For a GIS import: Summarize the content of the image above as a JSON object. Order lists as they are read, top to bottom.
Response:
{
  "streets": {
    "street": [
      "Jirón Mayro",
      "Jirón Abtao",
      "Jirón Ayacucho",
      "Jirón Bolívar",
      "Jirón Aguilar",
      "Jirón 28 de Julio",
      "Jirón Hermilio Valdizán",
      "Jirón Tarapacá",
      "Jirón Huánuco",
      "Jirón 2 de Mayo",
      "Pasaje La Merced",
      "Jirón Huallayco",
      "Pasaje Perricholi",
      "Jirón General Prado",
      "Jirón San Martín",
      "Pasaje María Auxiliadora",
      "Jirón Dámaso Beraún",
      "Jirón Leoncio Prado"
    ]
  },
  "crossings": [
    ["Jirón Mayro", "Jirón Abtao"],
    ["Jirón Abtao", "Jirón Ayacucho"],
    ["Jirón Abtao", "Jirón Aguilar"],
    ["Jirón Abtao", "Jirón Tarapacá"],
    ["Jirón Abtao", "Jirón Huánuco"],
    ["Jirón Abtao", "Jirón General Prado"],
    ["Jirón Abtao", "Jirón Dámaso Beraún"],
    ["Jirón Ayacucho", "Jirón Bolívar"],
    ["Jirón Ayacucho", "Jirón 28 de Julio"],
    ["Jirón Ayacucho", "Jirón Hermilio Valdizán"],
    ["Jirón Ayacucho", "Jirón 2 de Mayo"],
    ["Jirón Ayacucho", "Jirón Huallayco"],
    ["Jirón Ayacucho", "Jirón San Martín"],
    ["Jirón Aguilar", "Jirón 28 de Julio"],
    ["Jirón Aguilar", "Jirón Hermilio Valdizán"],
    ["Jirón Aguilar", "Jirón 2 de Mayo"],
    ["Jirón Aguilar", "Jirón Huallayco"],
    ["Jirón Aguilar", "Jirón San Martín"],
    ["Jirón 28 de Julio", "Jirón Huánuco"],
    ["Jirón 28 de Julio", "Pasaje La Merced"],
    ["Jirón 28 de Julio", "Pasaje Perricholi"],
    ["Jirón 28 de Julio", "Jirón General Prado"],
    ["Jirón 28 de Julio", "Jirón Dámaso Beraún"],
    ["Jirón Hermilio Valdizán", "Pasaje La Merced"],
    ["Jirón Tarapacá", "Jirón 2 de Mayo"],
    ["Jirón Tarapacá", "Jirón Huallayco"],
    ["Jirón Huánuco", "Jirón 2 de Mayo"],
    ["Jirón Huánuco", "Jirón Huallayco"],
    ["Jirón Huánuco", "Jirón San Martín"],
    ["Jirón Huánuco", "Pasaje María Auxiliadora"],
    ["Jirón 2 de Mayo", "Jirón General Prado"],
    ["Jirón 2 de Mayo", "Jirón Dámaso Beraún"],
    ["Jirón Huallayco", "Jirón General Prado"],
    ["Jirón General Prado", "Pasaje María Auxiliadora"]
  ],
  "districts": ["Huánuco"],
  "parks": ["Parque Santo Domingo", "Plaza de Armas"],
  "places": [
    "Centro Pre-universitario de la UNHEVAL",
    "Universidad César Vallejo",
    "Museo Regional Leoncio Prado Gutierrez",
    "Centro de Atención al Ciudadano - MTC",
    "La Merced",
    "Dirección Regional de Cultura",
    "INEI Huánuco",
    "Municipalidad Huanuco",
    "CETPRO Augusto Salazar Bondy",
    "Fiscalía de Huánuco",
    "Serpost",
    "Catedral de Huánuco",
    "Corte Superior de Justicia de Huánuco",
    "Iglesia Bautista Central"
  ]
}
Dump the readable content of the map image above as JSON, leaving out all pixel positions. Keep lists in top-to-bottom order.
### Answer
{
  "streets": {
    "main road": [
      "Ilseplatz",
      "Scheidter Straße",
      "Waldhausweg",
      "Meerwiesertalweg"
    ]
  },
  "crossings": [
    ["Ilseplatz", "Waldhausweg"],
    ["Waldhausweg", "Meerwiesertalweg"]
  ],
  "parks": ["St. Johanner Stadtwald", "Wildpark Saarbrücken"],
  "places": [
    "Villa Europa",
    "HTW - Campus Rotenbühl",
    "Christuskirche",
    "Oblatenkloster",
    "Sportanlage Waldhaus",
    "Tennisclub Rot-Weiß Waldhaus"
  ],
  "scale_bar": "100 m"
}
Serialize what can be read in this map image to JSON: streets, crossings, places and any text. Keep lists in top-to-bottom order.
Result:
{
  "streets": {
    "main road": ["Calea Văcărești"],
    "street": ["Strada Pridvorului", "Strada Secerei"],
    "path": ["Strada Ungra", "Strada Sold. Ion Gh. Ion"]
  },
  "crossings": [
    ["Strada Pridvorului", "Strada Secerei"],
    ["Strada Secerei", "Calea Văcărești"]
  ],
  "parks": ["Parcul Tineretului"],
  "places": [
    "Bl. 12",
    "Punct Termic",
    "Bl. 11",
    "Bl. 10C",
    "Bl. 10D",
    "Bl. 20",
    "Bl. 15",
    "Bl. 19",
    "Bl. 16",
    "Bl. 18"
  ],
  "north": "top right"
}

+ + +

__Requirement__
Respond with a number only: how many lines in the material contain the string "image"?

__Expected output__
3